Der Zahndurchbruch ist das Resultat sowohl einer aktiven Eruption als auch einer passiven Eruption. Aktive Eruption bezeichnet die körperliche Bewegung des sich entwickelnden Zahnes durch den darüberliegenden Kieferknochen und die Mundschleimhaut in die Mundhöhle. Die aktive Eruption endet normalerweise, wenn der durchbrechende Zahn mit seinem Antagonisten im Gegenkiefer in Kontakt kommt. Passive Eruption bezeichnet die Entblößung der anatomischen Krone durch eine nach apikal gerichtete Retraktion der umgebenden Gewebe und nicht durch körperliche Bewegung. Die Freilegung der anatomischen Krone, die zu einer längeren klinischen Krone führt, entsteht sowohl durch aktive als auch durch passive Eruption.
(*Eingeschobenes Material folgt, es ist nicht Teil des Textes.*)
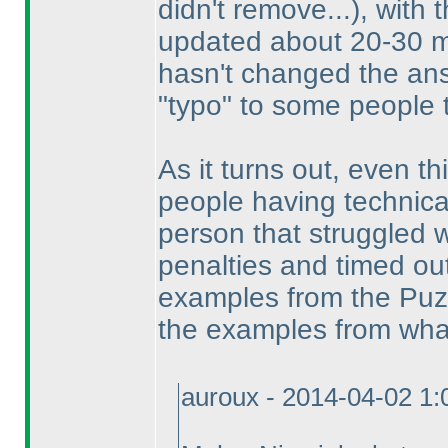
didn't remove...
), with 
updated about 20-30 mi
hasn't changed the an
"typo" to some people 
As it turns out, even thi
people having technica
person that struggled w
penalties and timed ou
examples from the Puzzl
the examples from what
auroux - 2014-04-02 1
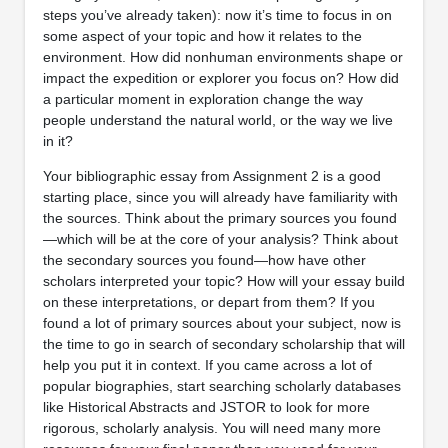
steps you’ve already taken): now it’s time to focus in on
some aspect of your topic and how it relates to the
environment. How did nonhuman environments shape or
impact the expedition or explorer you focus on? How did
a particular moment in exploration change the way
people understand the natural world, or the way we live
in it?
Your bibliographic essay from Assignment 2 is a good
starting place, since you will already have familiarity with
the sources. Think about the primary sources you found
—which will be at the core of your analysis? Think about
the secondary sources you found—how have other
scholars interpreted your topic? How will your essay build
on these interpretations, or depart from them? If you
found a lot of primary sources about your subject, now is
the time to go in search of secondary scholarship that will
help you put it in context. If you came across a lot of
popular biographies, start searching scholarly databases
like Historical Abstracts and JSTOR to look for more
rigorous, scholarly analysis. You will need many more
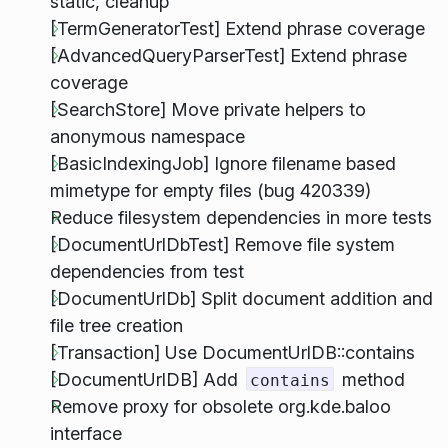
static, cleanup
[TermGeneratorTest] Extend phrase coverage
[AdvancedQueryParserTest] Extend phrase
coverage
[SearchStore] Move private helpers to
anonymous namespace
[BasicIndexingJob] Ignore filename based
mimetype for empty files (bug 420339)
Reduce filesystem dependencies in more tests
[DocumentUrlDbTest] Remove file system
dependencies from test
[DocumentUrlDb] Split document addition and
file tree creation
[Transaction] Use DocumentUrlDB::contains
[DocumentUrlDB] Add
method
contains
Remove proxy for obsolete org.kde.baloo
interface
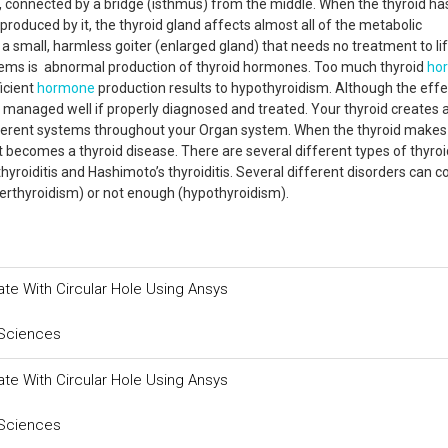
s, connected by a bridge (isthmus) from the middle. When the thyroid has
produced by it, the thyroid gland affects almost all of the metabolic
 a small, harmless goiter (enlarged gland) that needs no treatment to li
ems is abnormal production of thyroid hormones. Too much thyroid
ho
icient
hormone
production results to hypothyroidism. Although the eff
be managed well if properly diagnosed and treated. Your thyroid creates 
different systems throughout your Organ system. When the thyroid makes
t becomes a thyroid disease. There are several different types of thyroi
hyroiditis and Hashimoto’s thyroiditis. Several different disorders can 
erthyroidism) or not enough (hypothyroidism).
ate With Circular Hole Using Ansys
 Sciences
ate With Circular Hole Using Ansys
 Sciences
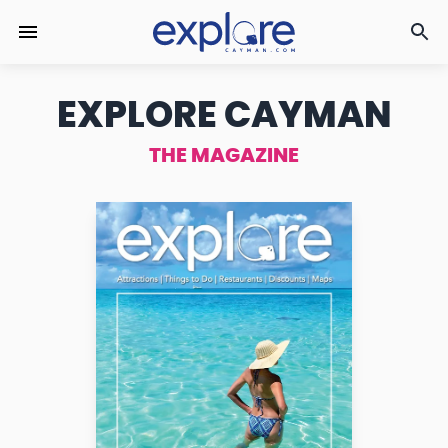
EXPLORE CAYMAN
THE MAGAZINE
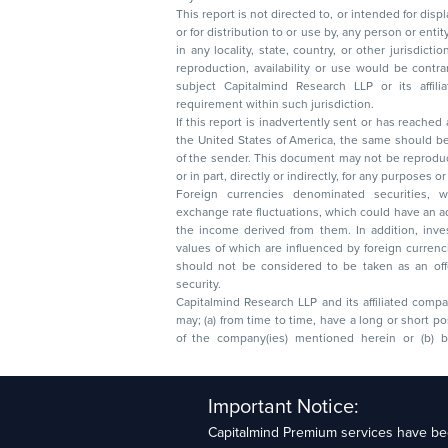
This report is not directed to, or intended for disp
or for distribution to or use by, any person or entit
in any locality, state, country, or other jurisdicti
reproduction, availability or use would be contrary to law
subject Capitalmind Research LLP or its affiliates to 
requirement within such jurisdiction.
If this report is inadvertently sent or has reached
the United States of America, the same should be
of the sender. This document may not be reproduced, distributed, or published in whole
or in part, directly or indirectly, for any purpos
Foreign currencies denominated securities, 
exchange rate fluctuations, which could have an adverse effect on their value or price, or
the income derived from them. In addition, investors in securities such as ADRs, the
values of which are influenced by foreign currencies effectively assume currency risk. It
should not be considered to be taken as an offer to sell or a solicitation to buy any
security.
Capitalmind Research LLP and its affiliated compa
may; (a) from time to time, have a long or short position in, and buy or sell the securities
of the company(ies) mentioned herein or (b) be engaged in any other transaction
Capitalmind Research LLP, 2323, Prakash Arcade, 3r
Important Notice:
Sector 1, HSR Layout, Bengaluru – 560102
Capitalmind Premium services have bee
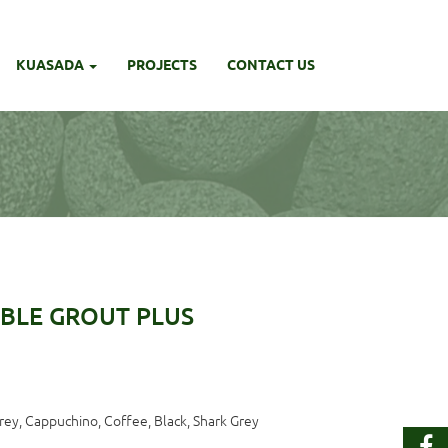
KUASADA
PROJECTS
CONTACT US
BLE GROUT PLUS
Grey, Cappuchino, Coffee, Black, Shark Grey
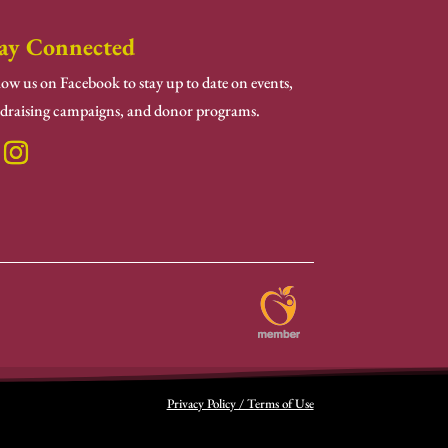
ay Connected
low us on Facebook to stay up to date on events,
draising campaigns, and donor programs.
Privacy Policy / Terms of Use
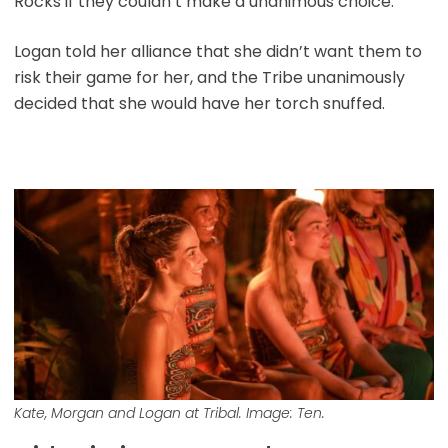
Rocks if they couldn’t make a unanimous choice.
Logan told her alliance that she didn’t want them to
risk their game for her, and the Tribe unanimously
decided that she would have her torch snuffed.
Kate, Morgan and Logan at Tribal. Image: Ten.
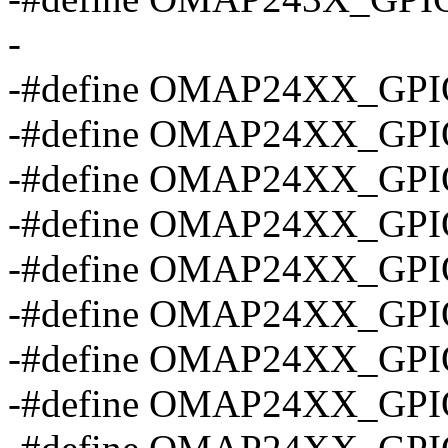
-
-#define OMAP24XX_GPI
-#define OMAP24XX_GP
-#define OMAP24XX_GP
-#define OMAP24XX_GP
-#define OMAP24XX_GP
-#define OMAP24XX_GP
-#define OMAP24XX_GP
-#define OMAP24XX_GP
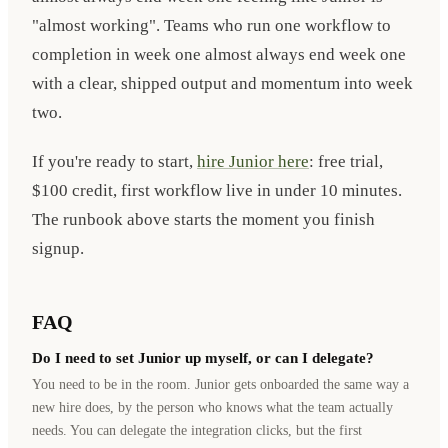
"almost working". Teams who run one workflow to
completion in week one almost always end week one
with a clear, shipped output and momentum into week
two.
If you're ready to start,
hire Junior here
: free trial,
$100 credit, first workflow live in under 10 minutes.
The runbook above starts the moment you finish
signup.
FAQ
Do I need to set Junior up myself, or can I delegate?
You need to be in the room. Junior gets onboarded the same way a
new hire does, by the person who knows what the team actually
needs. You can delegate the integration clicks, but the first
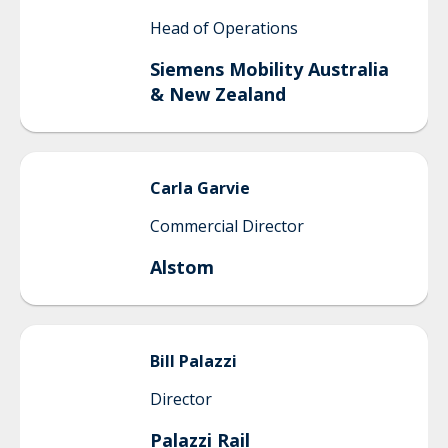
Head of Operations
Siemens Mobility Australia
& New Zealand
Carla
Garvie
Commercial Director
Alstom
Bill
Palazzi
Director
Palazzi Rail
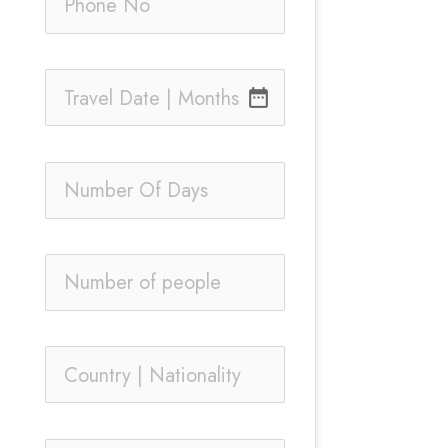
date_range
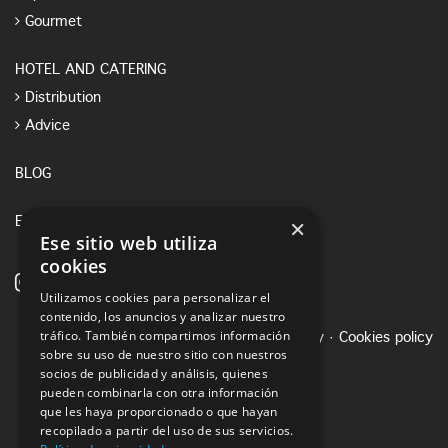
Gourmet
HOTEL AND CATERING
Distribution
Advice
BLOG
×
E-SHOP
Ese sitio web utiliza
cookies
Utilizamos cookies para personalizar el
contenido, los anuncios y analizar nuestro
tráfico. También compartimos información
Legal notice
·
Privacy Policy
·
Cookies policy
sobre su uso de nuestro sitio con nuestros
socios de publicidad y análisis, quienes
pueden combinarla con otra información
que les haya proporcionado o que hayan
recopilado a partir del uso de sus servicios.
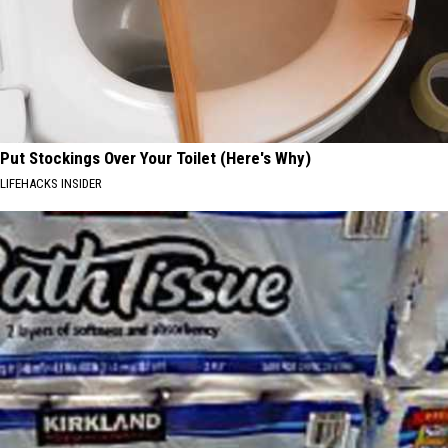
Put Stockings Over Your Toilet (Here's Why)
LIFEHACKS INSIDER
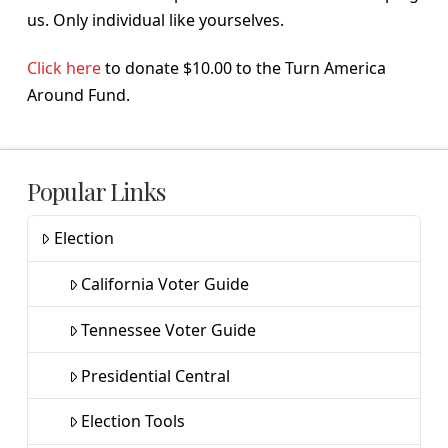
us. Only individual like yourselves.
Click here
to donate $10.00 to the Turn America
Around Fund.
Popular Links
Election
California Voter Guide
Tennessee Voter Guide
Presidential Central
Election Tools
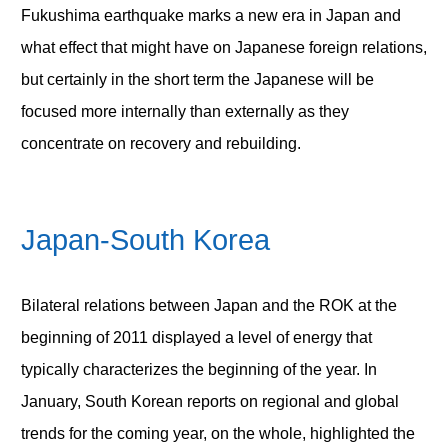
Fukushima earthquake marks a new era in Japan and
what effect that might have on Japanese foreign relations,
but certainly in the short term the Japanese will be
focused more internally than externally as they
concentrate on recovery and rebuilding.
Japan-South Korea
Bilateral relations between Japan and the ROK at the
beginning of 2011 displayed a level of energy that
typically characterizes the beginning of the year. In
January, South Korean reports on regional and global
trends for the coming year, on the whole, highlighted the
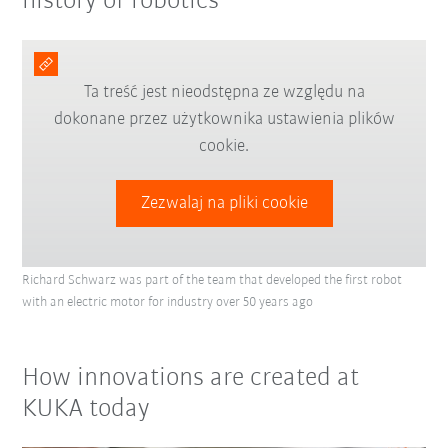
history of robotics
Ta treść jest nieodstępna ze względu na
dokonane przez użytkownika ustawienia plików
cookie.
Zezwalaj na pliki cookie
Richard Schwarz was part of the team that developed the first robot
with an electric motor for industry over 50 years ago
How innovations are created at
KUKA today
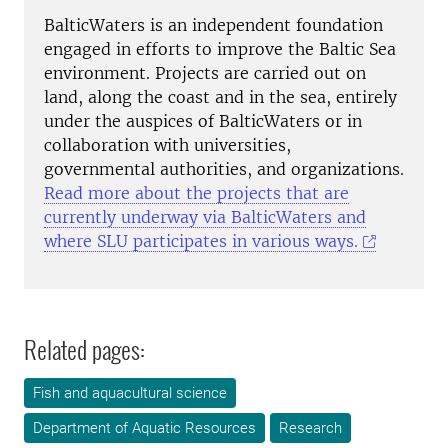
BalticWaters is an independent foundation
engaged in efforts to improve the Baltic Sea
environment. Projects are carried out on
land, along the coast and in the sea, entirely
under the auspices of BalticWaters or in
collaboration with universities,
governmental authorities, and organizations.
Read more about the projects that are
currently underway via BalticWaters and
where SLU participates in various ways.
Related pages:
Fish and aquacultural science
Department of Aquatic Resources
Research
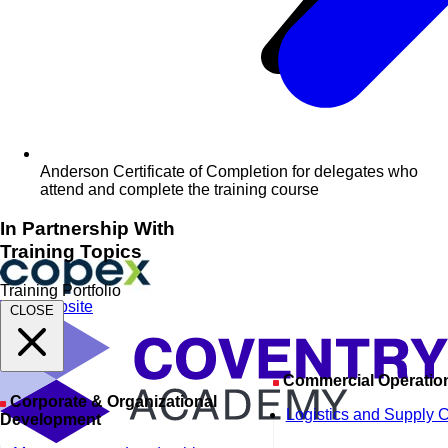
Anderson Certificate of Completion for delegates who
attend and complete the training course
In Partnership With
Training Topics
Training Portfolio
Visit Website
CLOSE
Commercial Operatio
Corporate & Organizational
Logistics and Supply 
Development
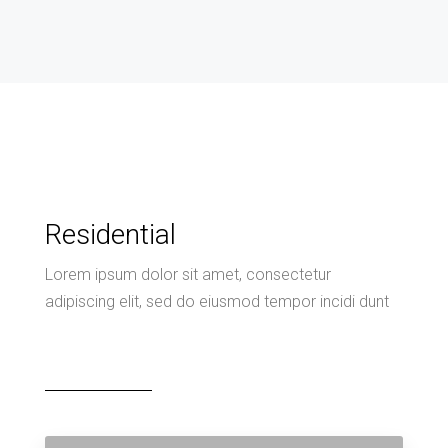
Residential
Lorem ipsum dolor sit amet, consectetur
adipiscing elit, sed do eiusmod tempor incidi dunt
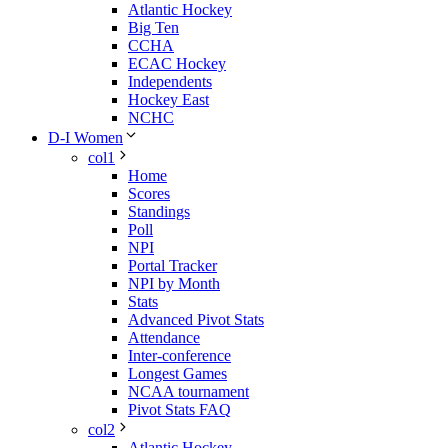
Atlantic Hockey
Big Ten
CCHA
ECAC Hockey
Independents
Hockey East
NCHC
D-I Women
col1
Home
Scores
Standings
Poll
NPI
Portal Tracker
NPI by Month
Stats
Advanced Pivot Stats
Attendance
Inter-conference
Longest Games
NCAA tournament
Pivot Stats FAQ
col2
Atlantic Hockey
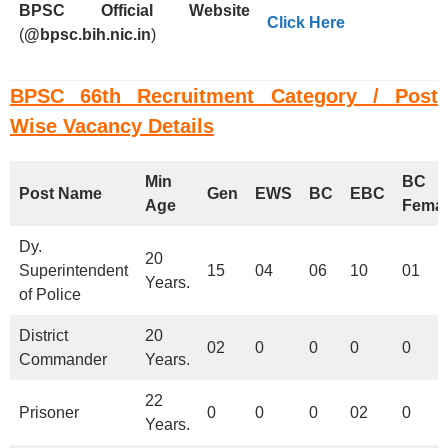
BPSC
Official Website
Click Here
(
@bpsc.bih.nic.in
)
BPSC 66th Recruitment Category / Post
Wise Vacancy Details
Min
BC
Post Name
Gen
EWS
BC
EBC
Age
Femal
Dy.
20
Superintendent
15
04
06
10
01
Years.
of Police
District
20
02
0
0
0
0
Commander
Years.
22
Prisoner
0
0
0
02
0
Years.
histo61B_sm.jpg (6641 bytes)Abb. 51 (Smith, R.G.,1982): Schematische Darstellung des Durchbruchs eines oberen Eckzahns vom Zeitpunkt seines Erscheinens in der Mundhöhle bis 60 Wochen danach. D gibt den noch nicht durchgebrochenen Anteil der anatomischen Krone wieder, C die klinische Krone und E den Abstand von der Höckerspitze zur Okklusionsebene. Der Abstand (D + C) gibt die Länge der anatomischen Krone wieder. Wie man aus dieser Abbildung ersehen kann, nimmt die Länge der klinischen Krone mit der Zeit zu, teilweise als Ergebnis der aktiven Eruption, die ungefähr bis Woche 30 dauert, aber auch als Ergebnis der passiven Eruption, die während der gesamten 60 Wochen stattfindet.


Die passive Eruption wurde in 4 Stadien durch Gottlieb und Orban (1933) eingeteilt:

Stadium 1: Das Saumepithel befindet sich vollständig über dem Schmelz.
Stadium 2: Das Saumepithel befindet sich teilweise über dem Schmelz und teilweise über dem Zement.
Stadium 3: Das gesamte Saumepithel befindet sich über dem Zement, mit dem koronalen Ende des Saumepithels an der Schmelzzementgrenze.
Stadium 4: Das gesamte Saumepithel befindet sich apikal der Schmelzzementgrenze.